Reading incremental PDFs returns wrong (first) object per object number
I use pypdf to open pdf file that contains attachments and save to a new file. I found that new file does not have attachments.
Environment
$ python -m platform
Linux-6.14.9-orbstack-gd9e87d038362-aarch64-with-glibc2.36
$ python -c "import pypdf;print(pypdf._debug_versions)"
pypdf==5.6.0, crypt_provider=('cryptography', '42.0.8'), PIL=10.4.0
Code + PDF
This is a minimal, complete example that shows the issue:
with open("/opt/app/file.pdf", "rb") as f:
pdf_base = f.read()
pdf_base = PdfWriter(clone_from=pdf_base)

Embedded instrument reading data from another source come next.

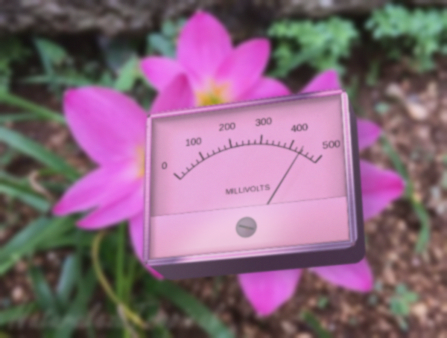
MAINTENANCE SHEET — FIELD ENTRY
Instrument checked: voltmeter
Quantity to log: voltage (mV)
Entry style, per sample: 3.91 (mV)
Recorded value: 440 (mV)
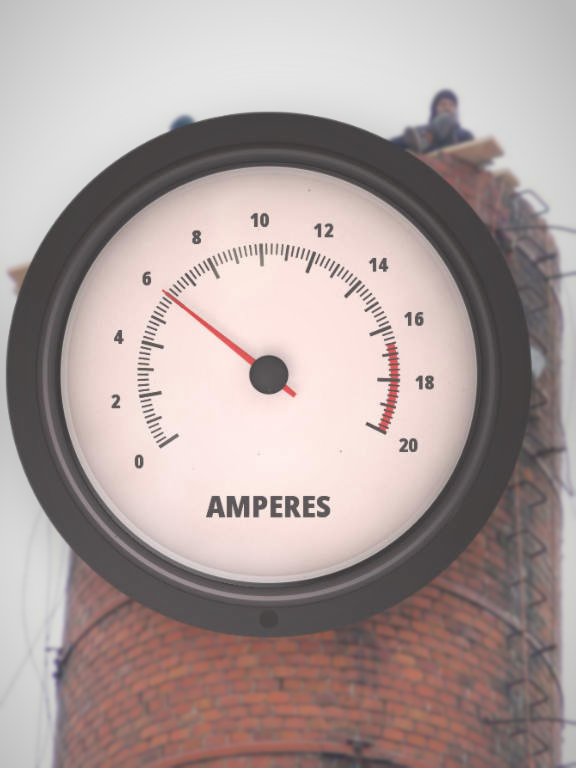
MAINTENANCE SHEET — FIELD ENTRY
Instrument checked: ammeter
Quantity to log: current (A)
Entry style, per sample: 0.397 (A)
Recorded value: 6 (A)
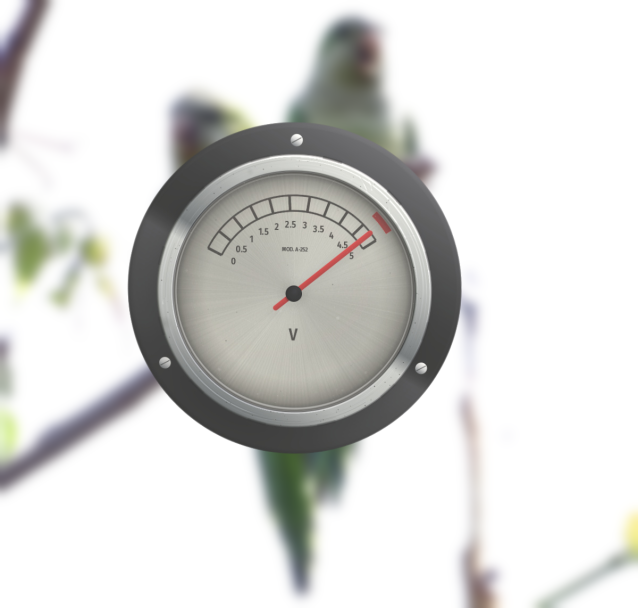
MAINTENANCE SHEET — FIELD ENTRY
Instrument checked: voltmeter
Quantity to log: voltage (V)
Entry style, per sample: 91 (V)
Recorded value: 4.75 (V)
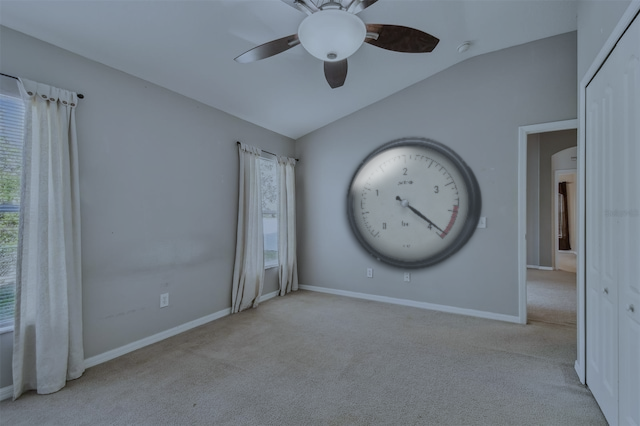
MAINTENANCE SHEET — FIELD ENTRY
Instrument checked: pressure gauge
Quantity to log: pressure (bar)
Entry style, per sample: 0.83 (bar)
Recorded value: 3.9 (bar)
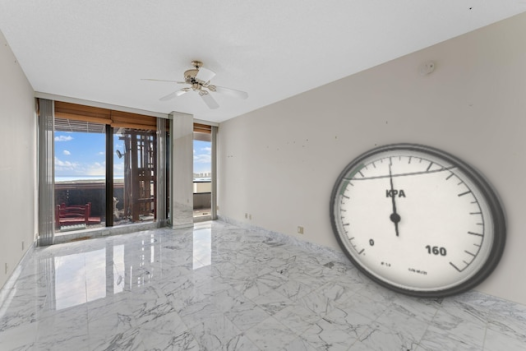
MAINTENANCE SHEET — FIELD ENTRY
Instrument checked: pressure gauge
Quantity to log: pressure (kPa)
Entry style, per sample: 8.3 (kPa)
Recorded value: 80 (kPa)
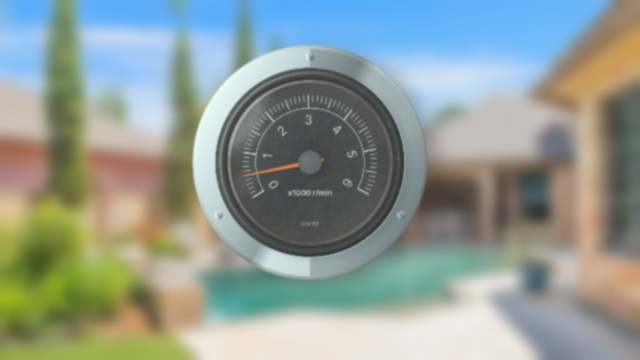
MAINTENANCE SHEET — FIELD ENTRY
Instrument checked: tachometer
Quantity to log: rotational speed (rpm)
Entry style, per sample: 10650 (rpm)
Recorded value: 500 (rpm)
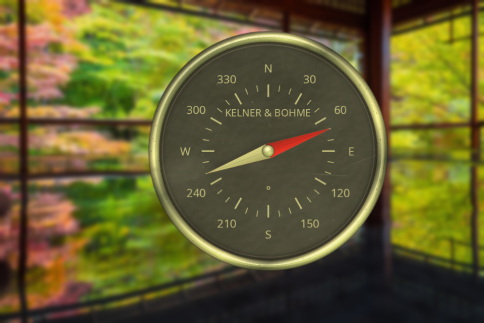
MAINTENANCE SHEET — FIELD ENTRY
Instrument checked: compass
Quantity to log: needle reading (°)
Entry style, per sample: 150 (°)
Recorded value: 70 (°)
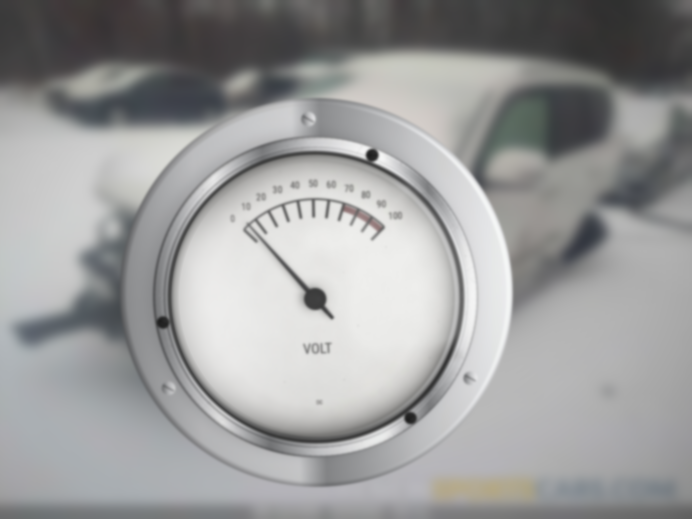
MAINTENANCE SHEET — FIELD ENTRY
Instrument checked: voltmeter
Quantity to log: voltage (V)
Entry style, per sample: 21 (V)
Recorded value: 5 (V)
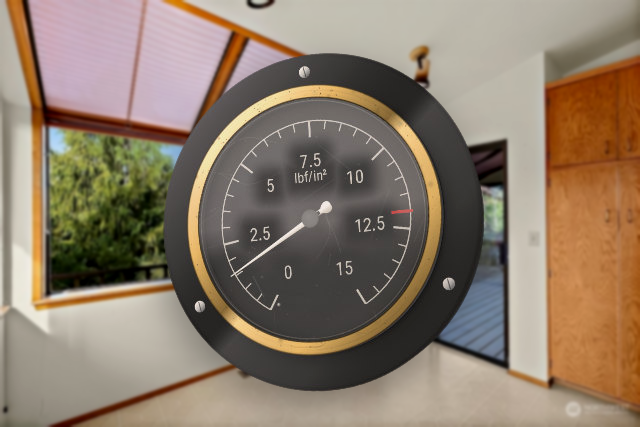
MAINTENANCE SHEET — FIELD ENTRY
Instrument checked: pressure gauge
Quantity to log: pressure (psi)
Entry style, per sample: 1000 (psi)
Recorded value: 1.5 (psi)
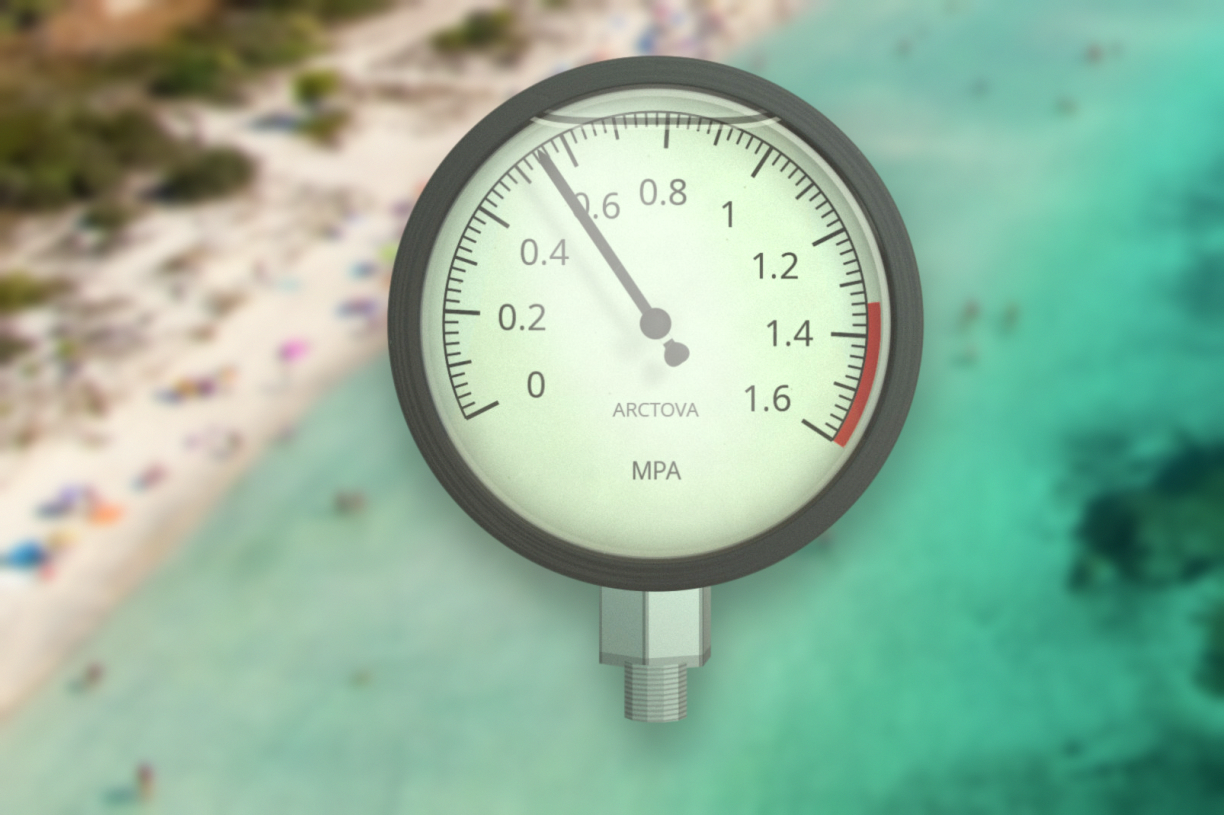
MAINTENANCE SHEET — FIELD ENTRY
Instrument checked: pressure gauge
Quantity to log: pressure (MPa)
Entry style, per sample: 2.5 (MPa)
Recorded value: 0.55 (MPa)
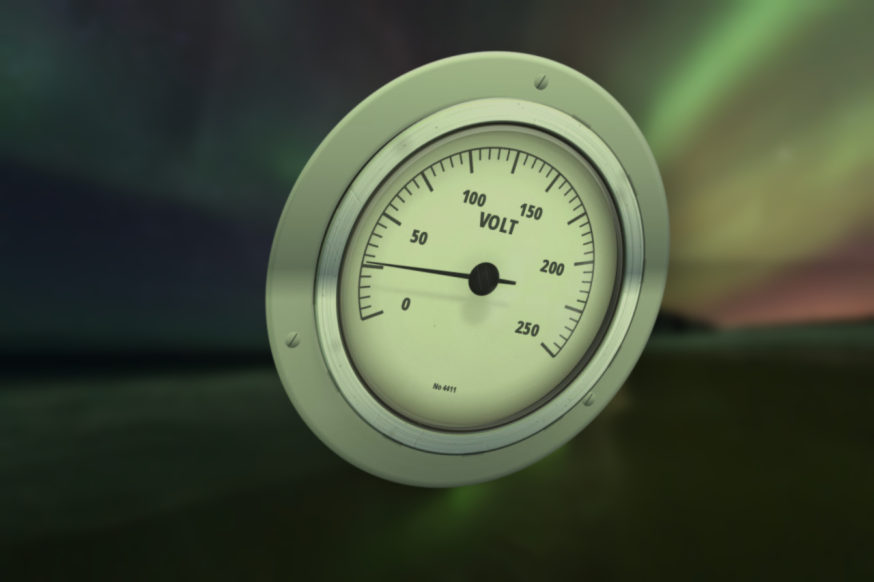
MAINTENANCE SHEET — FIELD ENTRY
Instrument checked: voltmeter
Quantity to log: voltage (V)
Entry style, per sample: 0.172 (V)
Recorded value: 27.5 (V)
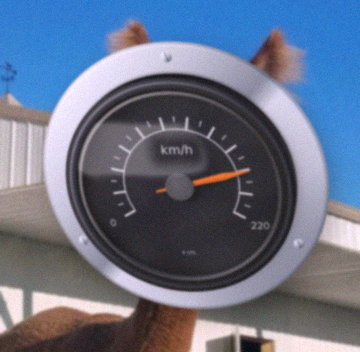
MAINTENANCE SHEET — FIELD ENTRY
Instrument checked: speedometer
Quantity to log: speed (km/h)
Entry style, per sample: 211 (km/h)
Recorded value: 180 (km/h)
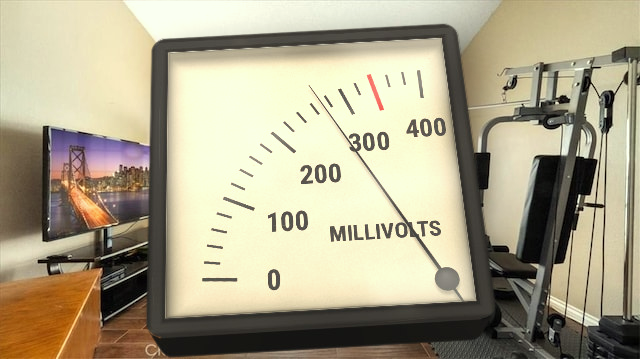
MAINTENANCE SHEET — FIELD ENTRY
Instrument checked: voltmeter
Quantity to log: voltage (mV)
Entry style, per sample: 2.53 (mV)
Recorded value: 270 (mV)
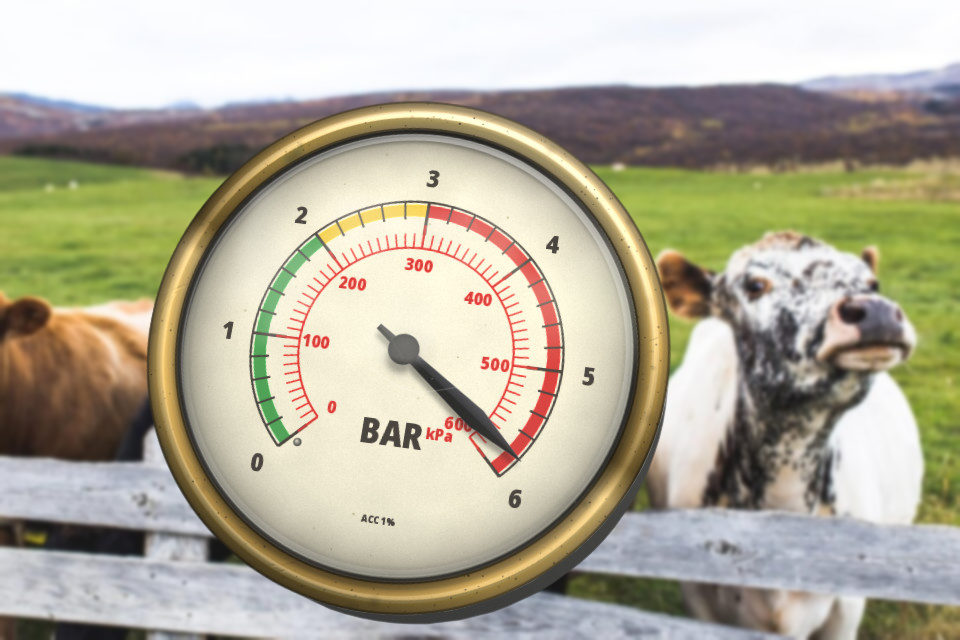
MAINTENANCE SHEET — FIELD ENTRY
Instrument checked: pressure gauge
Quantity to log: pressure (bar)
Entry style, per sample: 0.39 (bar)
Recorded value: 5.8 (bar)
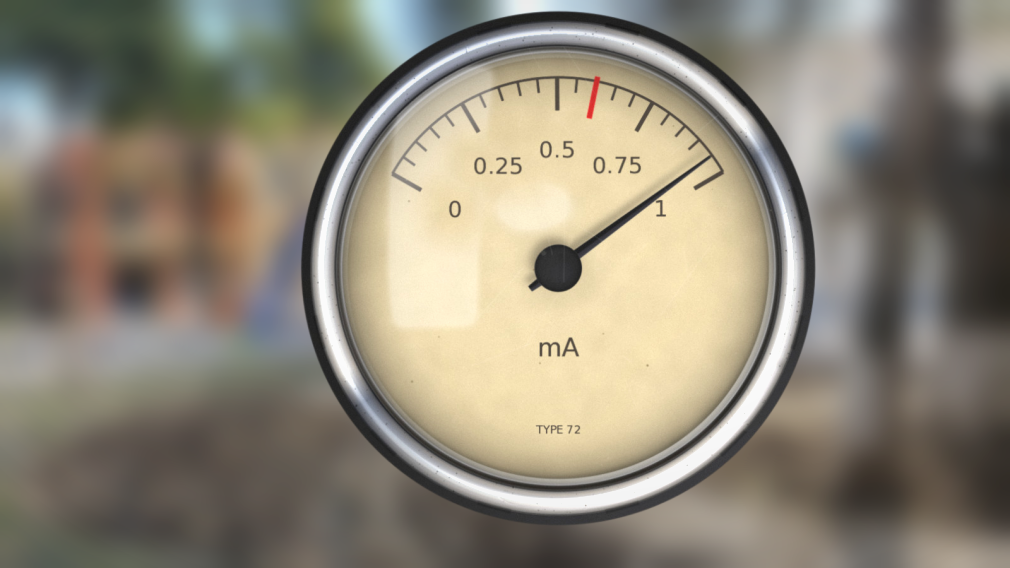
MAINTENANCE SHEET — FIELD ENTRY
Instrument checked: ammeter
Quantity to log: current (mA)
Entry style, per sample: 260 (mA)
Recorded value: 0.95 (mA)
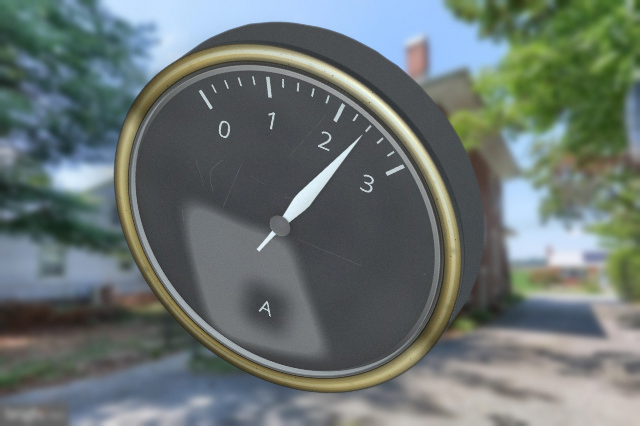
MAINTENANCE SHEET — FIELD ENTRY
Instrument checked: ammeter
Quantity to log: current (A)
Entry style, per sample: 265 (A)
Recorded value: 2.4 (A)
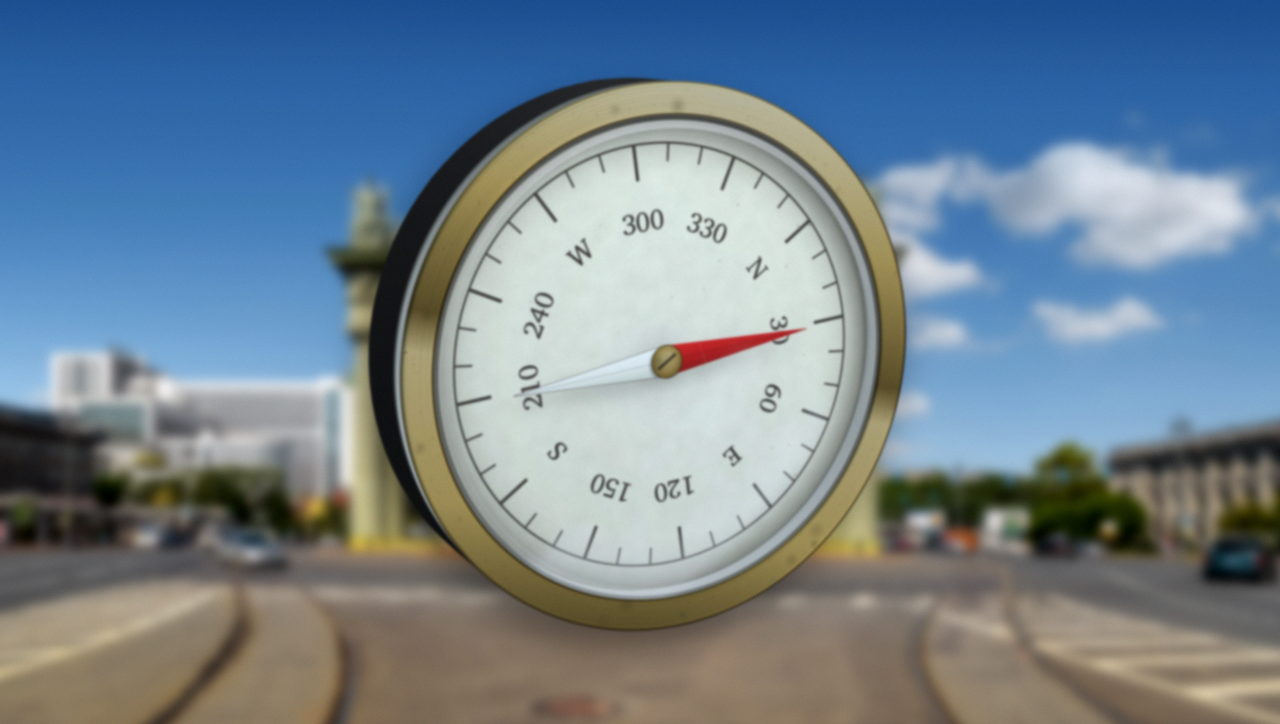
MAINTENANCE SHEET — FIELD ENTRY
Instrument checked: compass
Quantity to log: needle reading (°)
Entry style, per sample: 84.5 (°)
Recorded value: 30 (°)
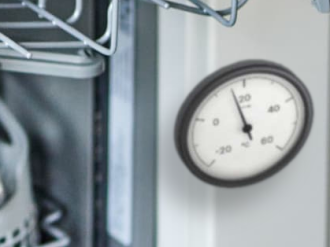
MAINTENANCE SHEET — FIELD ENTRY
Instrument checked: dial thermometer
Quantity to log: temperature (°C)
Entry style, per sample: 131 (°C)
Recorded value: 15 (°C)
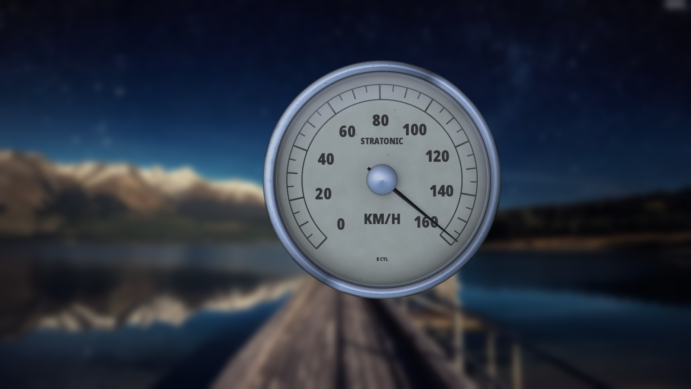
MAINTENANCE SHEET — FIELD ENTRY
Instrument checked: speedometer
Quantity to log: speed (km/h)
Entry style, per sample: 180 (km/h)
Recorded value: 157.5 (km/h)
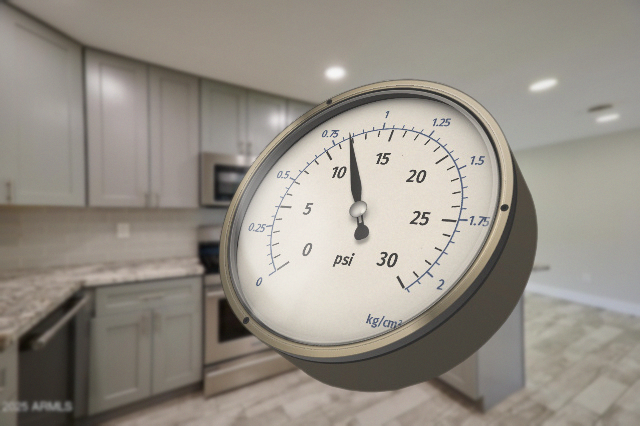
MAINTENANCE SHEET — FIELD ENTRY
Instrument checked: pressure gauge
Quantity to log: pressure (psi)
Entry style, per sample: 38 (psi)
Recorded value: 12 (psi)
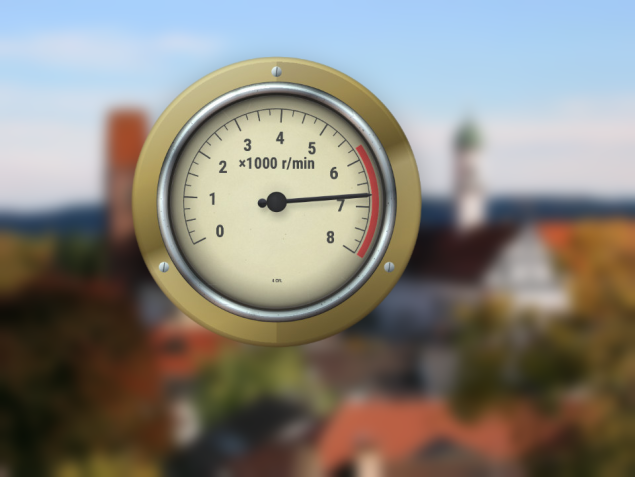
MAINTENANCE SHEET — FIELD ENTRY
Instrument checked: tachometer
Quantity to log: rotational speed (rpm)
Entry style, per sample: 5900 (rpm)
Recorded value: 6750 (rpm)
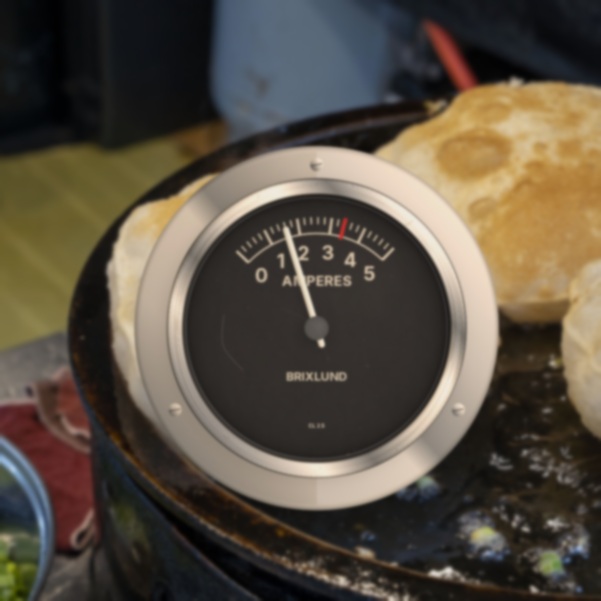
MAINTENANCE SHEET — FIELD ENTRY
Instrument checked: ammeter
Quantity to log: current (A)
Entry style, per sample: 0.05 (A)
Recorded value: 1.6 (A)
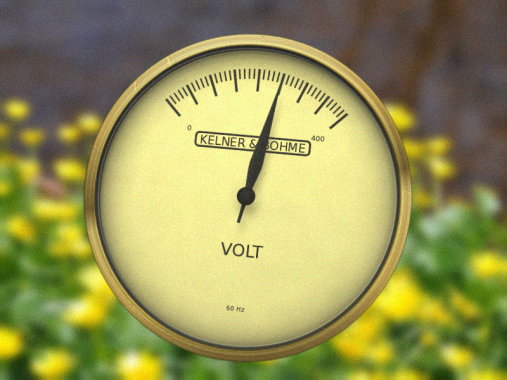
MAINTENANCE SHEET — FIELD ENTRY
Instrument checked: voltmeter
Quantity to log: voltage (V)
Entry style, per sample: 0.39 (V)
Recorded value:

output_iostream = io.BytesIO()
pdf_base.write(output_iostream)
with output_iostream:
output_iostream.seek(0)
pdf_bytes = output_iostream.getvalue()
with open("/opt/output.pdf", "wb") as f:
f.write(pdf_bytes)
This is my sample pdf file that have the issue original.pdf
Problem
pdf output does not have attachments
Expected Result
pdf output should have attachments
Thanks for the report.
This is not related to the writer, but a general issue with the PDF file and how it is processed, where we are not even detecting the attachments:
from pypdf import PdfReader
reader = PdfReader("missing_attachment.pdf")
print(list(reader.attachment_list))
The catalog looks okay:
{'/Type': '/Catalog', '/Version': '/1.7', '/Pages': IndirectObject(2, 0, 140080531858448), '/Metadata': IndirectObject(21, 0, 140080531858448), '/Outlines': IndirectObject(22, 0, 140080531858448), '/Names': IndirectObject(26, 0, 140080531858448)}
The /Names for the embedded files point to object 26, which occurs three times inside the document due to the PDF being an incremental one. We currently only read the first one, which is a cross-reference dictionary:
26 0 obj
<<
/Length 76
/Root 1 0 R
/Info 24 0 R
/ID [<BE09E22BADBF38EEDC41DE6FC461296B> <BE09E22BADBF38EEDC41DE6FC461296B>]
/Type /XRef
/Size 27
/Index [0 26]
/W [1 2 1]
/Filter /FlateDecode
>>
...
endobj
We should read the second one instead:
26 0 obj
<<
/EmbeddedFiles 27 0 R
>>
endobj
Nevertheless, we have a third definition of the same object which now represents a content stream:
26 0 obj
<<
/Length 24006
/Filter /FlateDecode
/Length1 52696
>>
stream
...
endstream
endobj
As far as I understand section 7.5.6 of the PDF 2.0 specification, we should not read the first object, but the last, if there are duplicates. This would not solve your issue with the attachments as this would read the third version with the content stream, but at least satisfy the specification.
Properly implementing support for incremental files probably requires some more analysis and efforts as far as I can see. I am open to proposals and PRs attempting to tackle this, if necessary in steps.